* Task:
The lines to copy are those in the records below that hold the word "Organizing".

Records from a data source:
-=-=-

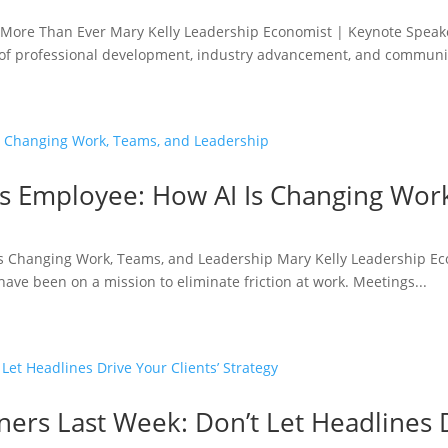
More Than Ever Mary Kelly Leadership Economist | Keynote Speake
 of professional development, industry advancement, and communit
ess Employee: How AI Is Changing Wo
I Is Changing Work, Teams, and Leadership Mary Kelly Leadership E
ave been on a mission to eliminate friction at work. Meetings...
ners Last Week: Don’t Let Headlines D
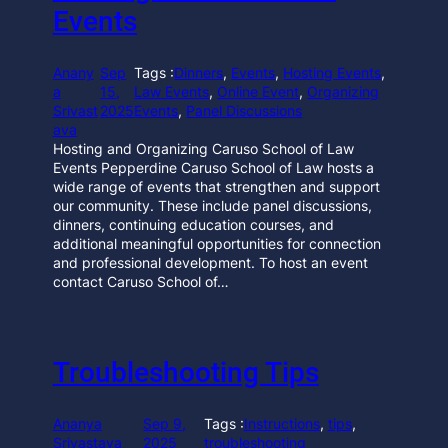
Events
Anany
Sep
Tags :
Dinners
, 
Events
, 
Hosting Events
, 
a
15,
Law Events
, 
Online Event
, 
Organizing
Srivast
2025
Events
, 
Panel Discussions
ava
Hosting and Organizing Caruso School of Law
Events Pepperdine Caruso School of Law hosts a
wide range of events that strengthen and support
our community. These include panel discussions,
dinners, continuing education courses, and
additional meaningful opportunities for connection
and professional development. To host an event
contact Caruso School of…
Troubleshooting Tips
Ananya
Sep 9,
Tags :
Instructions
, 
tips
, 
Srivastava
2025
troubleshooting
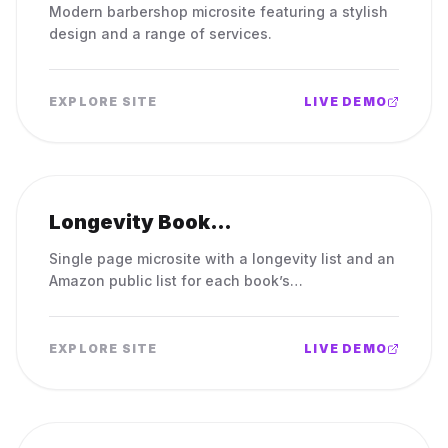
Modern barbershop microsite featuring a stylish
design and a range of services.
EXPLORE SITE
LIVE DEMO
Longevity Book
Recommendations
Single page microsite with a longevity list and an
Amazon public list for each book’s
recommendations.
EXPLORE SITE
LIVE DEMO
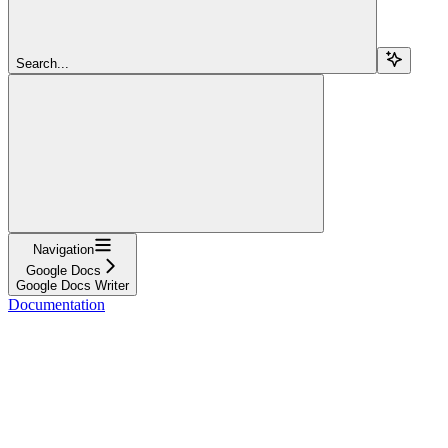
Search...
Navigation
Google Docs
Google Docs Writer
Documentation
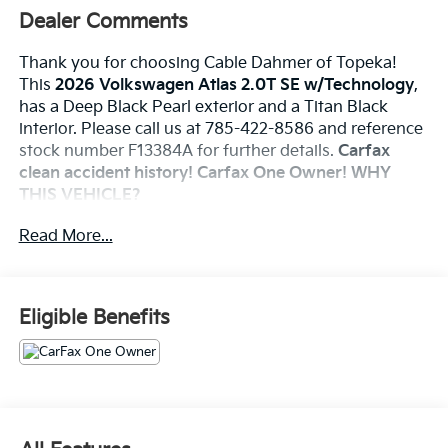
Dealer Comments
Thank you for choosing Cable Dahmer of Topeka!
This
2026 Volkswagen Atlas 2.0T SE w/Technology
,
has a Deep Black Pearl exterior and a Titan Black
interior. Please call us at 785-422-8586 and reference
stock number F13384A for further details.
Carfax
clean accident history! Carfax One Owner!
WHY
THIS VEHICLE?
Panoramic Sunroof Package ($1,200 Value)
Read More...
Power Tilting & Sliding Panoramic Sunroof
Safety And Security
Eligible Benefits
An active blind spot system helps prevent the
driver from making a lane change when another
vehicle is in their blind spot.
The vehicle is equipped with a system that
senses, and then prepares, the vehicle and/or
occupants, for an impending forward collision.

-=-=-

* Answer for the task:
Organizing
Hosting and Organizing Caruso School of Law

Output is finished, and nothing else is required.